* **WORK TO BE COMPLETED**
Arrange the data from its first line through the line containing "locality: Provincia La", inclusive, as a numbered list, omitting any blank lines.

* **RAW RECORDS**
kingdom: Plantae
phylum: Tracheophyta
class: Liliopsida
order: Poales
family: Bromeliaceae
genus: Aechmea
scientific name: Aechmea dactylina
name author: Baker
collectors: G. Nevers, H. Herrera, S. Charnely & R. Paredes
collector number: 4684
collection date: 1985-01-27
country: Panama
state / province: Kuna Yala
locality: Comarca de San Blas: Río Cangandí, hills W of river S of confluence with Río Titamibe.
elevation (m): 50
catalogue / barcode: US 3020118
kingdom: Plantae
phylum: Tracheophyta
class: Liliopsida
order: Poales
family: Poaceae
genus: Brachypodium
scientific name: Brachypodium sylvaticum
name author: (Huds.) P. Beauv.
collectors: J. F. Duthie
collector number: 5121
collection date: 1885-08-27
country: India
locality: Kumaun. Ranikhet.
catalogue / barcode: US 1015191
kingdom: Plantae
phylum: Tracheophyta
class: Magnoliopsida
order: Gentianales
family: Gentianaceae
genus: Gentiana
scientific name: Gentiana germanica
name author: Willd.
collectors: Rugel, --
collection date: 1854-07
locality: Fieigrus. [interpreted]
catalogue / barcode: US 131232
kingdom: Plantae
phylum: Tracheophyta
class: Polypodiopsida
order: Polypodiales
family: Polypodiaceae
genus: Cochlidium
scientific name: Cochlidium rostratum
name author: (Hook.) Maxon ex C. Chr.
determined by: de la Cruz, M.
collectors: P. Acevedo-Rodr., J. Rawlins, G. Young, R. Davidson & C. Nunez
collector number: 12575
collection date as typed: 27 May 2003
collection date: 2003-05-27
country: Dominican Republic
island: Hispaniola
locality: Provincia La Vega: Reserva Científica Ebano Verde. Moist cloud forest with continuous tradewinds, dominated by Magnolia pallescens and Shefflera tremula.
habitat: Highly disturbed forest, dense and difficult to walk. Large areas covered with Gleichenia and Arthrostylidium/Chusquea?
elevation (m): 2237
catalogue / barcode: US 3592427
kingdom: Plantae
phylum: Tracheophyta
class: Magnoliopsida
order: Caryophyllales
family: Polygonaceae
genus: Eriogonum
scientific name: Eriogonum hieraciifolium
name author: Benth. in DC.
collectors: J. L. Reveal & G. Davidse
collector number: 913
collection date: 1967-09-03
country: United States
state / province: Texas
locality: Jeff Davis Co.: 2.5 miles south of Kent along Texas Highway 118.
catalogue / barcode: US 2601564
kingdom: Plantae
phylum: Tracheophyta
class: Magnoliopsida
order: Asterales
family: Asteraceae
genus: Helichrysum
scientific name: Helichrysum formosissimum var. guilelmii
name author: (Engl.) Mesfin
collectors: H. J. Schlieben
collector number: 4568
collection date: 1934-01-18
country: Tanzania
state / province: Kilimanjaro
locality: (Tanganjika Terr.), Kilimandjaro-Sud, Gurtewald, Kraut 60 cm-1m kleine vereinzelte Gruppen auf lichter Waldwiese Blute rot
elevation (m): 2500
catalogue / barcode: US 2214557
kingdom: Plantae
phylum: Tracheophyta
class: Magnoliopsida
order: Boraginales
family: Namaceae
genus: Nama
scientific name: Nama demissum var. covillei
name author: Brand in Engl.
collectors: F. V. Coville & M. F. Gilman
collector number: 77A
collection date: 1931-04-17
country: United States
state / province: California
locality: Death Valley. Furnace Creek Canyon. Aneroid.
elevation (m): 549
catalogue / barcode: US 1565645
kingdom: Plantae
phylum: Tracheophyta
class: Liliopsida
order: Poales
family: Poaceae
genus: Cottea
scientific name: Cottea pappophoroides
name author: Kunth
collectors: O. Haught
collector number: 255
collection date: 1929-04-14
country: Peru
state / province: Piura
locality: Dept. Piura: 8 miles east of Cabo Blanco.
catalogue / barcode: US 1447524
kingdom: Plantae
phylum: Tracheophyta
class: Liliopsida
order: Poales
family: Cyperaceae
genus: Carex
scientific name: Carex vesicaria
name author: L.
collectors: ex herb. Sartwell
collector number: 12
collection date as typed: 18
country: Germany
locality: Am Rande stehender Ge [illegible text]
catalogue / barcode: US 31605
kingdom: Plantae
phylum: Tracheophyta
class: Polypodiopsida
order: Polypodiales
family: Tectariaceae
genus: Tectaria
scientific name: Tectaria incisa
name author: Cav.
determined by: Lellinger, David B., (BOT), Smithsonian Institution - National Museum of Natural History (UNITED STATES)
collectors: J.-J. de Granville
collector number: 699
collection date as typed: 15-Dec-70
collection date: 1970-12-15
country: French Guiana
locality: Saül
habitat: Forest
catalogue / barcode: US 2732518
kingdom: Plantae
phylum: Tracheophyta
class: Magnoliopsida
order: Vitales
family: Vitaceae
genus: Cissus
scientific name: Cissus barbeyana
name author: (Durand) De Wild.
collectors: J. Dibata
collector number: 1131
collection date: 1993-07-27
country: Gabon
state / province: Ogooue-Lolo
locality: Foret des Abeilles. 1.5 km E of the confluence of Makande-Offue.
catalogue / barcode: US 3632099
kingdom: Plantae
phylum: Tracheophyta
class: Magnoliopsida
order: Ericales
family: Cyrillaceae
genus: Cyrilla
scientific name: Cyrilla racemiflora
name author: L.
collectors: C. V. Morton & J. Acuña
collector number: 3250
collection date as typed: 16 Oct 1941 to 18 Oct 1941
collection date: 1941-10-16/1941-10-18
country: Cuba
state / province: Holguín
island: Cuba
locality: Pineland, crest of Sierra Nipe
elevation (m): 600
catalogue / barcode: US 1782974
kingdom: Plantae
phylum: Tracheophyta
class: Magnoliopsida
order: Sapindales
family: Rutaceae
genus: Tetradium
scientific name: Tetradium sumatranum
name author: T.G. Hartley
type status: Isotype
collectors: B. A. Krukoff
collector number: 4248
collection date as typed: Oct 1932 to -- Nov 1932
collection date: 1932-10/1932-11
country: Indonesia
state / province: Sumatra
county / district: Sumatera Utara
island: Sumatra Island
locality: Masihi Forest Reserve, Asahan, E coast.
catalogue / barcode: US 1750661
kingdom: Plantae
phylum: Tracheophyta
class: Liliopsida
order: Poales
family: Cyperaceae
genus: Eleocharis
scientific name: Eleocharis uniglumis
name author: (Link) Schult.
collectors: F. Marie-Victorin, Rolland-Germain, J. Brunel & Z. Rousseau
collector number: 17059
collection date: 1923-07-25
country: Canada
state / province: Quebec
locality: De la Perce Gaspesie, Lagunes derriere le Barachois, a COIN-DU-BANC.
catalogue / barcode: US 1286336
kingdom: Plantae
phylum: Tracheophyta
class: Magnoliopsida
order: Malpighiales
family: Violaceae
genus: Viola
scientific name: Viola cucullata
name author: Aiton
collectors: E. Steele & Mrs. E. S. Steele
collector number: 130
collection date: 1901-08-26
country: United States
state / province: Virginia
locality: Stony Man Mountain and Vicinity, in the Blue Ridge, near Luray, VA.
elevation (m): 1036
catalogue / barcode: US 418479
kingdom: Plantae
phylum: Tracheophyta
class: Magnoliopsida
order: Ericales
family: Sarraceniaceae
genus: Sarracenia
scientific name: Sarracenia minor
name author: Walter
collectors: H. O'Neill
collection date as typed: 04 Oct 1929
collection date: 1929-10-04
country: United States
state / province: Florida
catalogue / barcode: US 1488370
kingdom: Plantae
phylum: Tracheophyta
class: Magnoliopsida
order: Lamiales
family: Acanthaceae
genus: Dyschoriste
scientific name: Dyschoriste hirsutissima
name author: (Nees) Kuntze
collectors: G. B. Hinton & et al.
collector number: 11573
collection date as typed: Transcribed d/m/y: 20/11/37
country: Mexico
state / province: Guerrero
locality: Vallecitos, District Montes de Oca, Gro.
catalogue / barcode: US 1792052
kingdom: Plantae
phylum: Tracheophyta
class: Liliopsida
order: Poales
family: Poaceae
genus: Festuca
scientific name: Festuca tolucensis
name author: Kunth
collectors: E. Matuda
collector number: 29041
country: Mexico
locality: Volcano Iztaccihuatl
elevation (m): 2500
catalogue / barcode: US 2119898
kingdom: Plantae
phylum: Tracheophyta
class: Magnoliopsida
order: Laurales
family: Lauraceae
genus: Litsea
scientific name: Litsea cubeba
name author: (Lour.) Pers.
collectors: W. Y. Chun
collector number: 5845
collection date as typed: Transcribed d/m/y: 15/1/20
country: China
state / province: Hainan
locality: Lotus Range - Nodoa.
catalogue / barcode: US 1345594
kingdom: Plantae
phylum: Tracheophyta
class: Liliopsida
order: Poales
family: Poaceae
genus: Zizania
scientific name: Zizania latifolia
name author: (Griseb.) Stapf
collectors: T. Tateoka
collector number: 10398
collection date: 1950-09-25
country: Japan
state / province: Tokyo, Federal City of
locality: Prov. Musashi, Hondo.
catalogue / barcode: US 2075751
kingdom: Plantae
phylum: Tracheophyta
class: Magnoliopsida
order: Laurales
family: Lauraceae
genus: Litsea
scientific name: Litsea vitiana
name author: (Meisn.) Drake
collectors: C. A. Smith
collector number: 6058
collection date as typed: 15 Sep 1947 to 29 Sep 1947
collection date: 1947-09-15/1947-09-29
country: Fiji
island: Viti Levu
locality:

* **ANSWER TO THE PROBLEM**
1. kingdom: Plantae
2. phylum: Tracheophyta
3. class: Liliopsida
4. order: Poales
5. family: Bromeliaceae
6. genus: Aechmea
7. scientific name: Aechmea dactylina
8. name author: Baker
9. collectors: G. Nevers, H. Herrera, S. Charnely & R. Paredes
10. collector number: 4684
11. collection date: 1985-01-27
12. country: Panama
13. state / province: Kuna Yala
14. locality: Comarca de San Blas: Río Cangandí, hills W of river S of confluence with Río Titamibe.
15. elevation (m): 50
16. catalogue / barcode: US 3020118
17. kingdom: Plantae
18. phylum: Tracheophyta
19. class: Liliopsida
20. order: Poales
21. family: Poaceae
22. genus: Brachypodium
23. scientific name: Brachypodium sylvaticum
24. name author: (Huds.) P. Beauv.
25. collectors: J. F. Duthie
26. collector number: 5121
27. collection date: 1885-08-27
28. country: India
29. locality: Kumaun. Ranikhet.
30. catalogue / barcode: US 1015191
31. kingdom: Plantae
32. phylum: Tracheophyta
33. class: Magnoliopsida
34. order: Gentianales
35. family: Gentianaceae
36. genus: Gentiana
37. scientific name: Gentiana germanica
38. name author: Willd.
39. collectors: Rugel, --
40. collection date: 1854-07
41. locality: Fieigrus. [interpreted]
42. catalogue / barcode: US 131232
43. kingdom: Plantae
44. phylum: Tracheophyta
45. class: Polypodiopsida
46. order: Polypodiales
47. family: Polypodiaceae
48. genus: Cochlidium
49. scientific name: Cochlidium rostratum
50. name author: (Hook.) Maxon ex C. Chr.
51. determined by: de la Cruz, M.
52. collectors: P. Acevedo-Rodr., J. Rawlins, G. Young, R. Davidson & C. Nunez
53. collector number: 12575
54. collection date as typed: 27 May 2003
55. collection date: 2003-05-27
56. country: Dominican Republic
57. island: Hispaniola
58. locality: Provincia La Vega: Reserva Científica Ebano Verde. Moist cloud forest with continuous tradewinds, dominated by Magnolia pallescens and Shefflera tremula.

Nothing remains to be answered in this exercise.